[DOCUMENT SEGMENT]
Search

September 30, 2004 Testimony - CHRISTOPHER M. WESTHOFF

Clean Water Advocacy - Newsroom - September 30, 2004 Testimony

amsa.gif (2727 bytes)


click here for the

PDF version.
Association of
Metropolitan
Sewerage Agencies

TESTIMONY OF THE

ASSOCIATION OF METROPOLITAN SEWERAGE AGENCIES
(AMSA)

September 30, 2004


Presented by

CHRISTOPHER M. WESTHOFF
Assistant City Attorney
Public Works General Counsel
Los Angeles, California





Submitted to the

SUBCOMMITTEE ON WATER RESOURCES AND ENVIRONMENT

in

WASHINGTON, DC

 

 

1816 Jefferson Place, NW
Washington, DC 20036-2505
202.833.AMSA
202.833.4657 FAX
info@amsa-cleanwater.org

 

Testimony of Christopher Westhoff
Assistant City Attorney, Public Works General Counsel,
Los Angeles, California
on behalf of the
Association of Metropolitan Sewerage Agencies

Introduction
Good morning Chairman Duncan, Congressman Costello, Congressman Thompson, and members of the Committee, my name is Chris Westhoff. I am an Assistant City Attorney for the City of Los Angeles and I have served as General Counsel to the City’s Department of Public Works for over 20 years. I am also a Board member of the Association of Metropolitan Sewerage Agencies (“AMSA”) and serve as AMSA’s Secretary and as Chair of AMSA’s Legislative Policy Committee. AMSA represents nearly 300 clean water agencies across the country. AMSA’s members treat more than 18 billion gallons of wastewater each day and service the majority of the U.S. sewered population.
[/DOCUMENT SEGMENT]
[INFORMATION SHOWN]
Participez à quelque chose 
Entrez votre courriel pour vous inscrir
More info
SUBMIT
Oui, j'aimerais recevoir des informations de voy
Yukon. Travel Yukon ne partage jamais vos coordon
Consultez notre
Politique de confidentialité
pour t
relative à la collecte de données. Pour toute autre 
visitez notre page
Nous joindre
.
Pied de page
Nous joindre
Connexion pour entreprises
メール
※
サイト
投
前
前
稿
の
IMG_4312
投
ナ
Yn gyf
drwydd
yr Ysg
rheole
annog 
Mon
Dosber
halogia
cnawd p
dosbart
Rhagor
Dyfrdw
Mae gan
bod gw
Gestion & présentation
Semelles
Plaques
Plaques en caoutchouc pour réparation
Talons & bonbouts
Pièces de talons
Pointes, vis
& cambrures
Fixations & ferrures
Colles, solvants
[/INFORMATION SHOWN]
### WORK TO COMPLETE:
**A.** Reproduce the part of the testimony starting with "September 30, 2004 Testimony - CHRISTOPHER" and going on through "PDF version.".
**B.** Using the testimony, explain in one to three sentences what positions Westhoff holds within AMSA and what scale of wastewater service the organization represents.

### ANSWERS FOR THE TASKS:
**A.**
September 30, 2004 Testimony - CHRISTOPHER M. WESTHOFF

Clean Water Advocacy - Newsroom - September 30, 2004 Testimony

amsa.gif (2727 bytes)


click here for the

PDF version.

**B.** Westhoff is a Board member of AMSA and serves as its Secretary and as Chair of its Legislative Policy Committee. AMSA represents nearly 300 clean water agencies across the country. Its members treat more than 18 billion gallons of wastewater each day and serve the majority of the U.S. sewered population.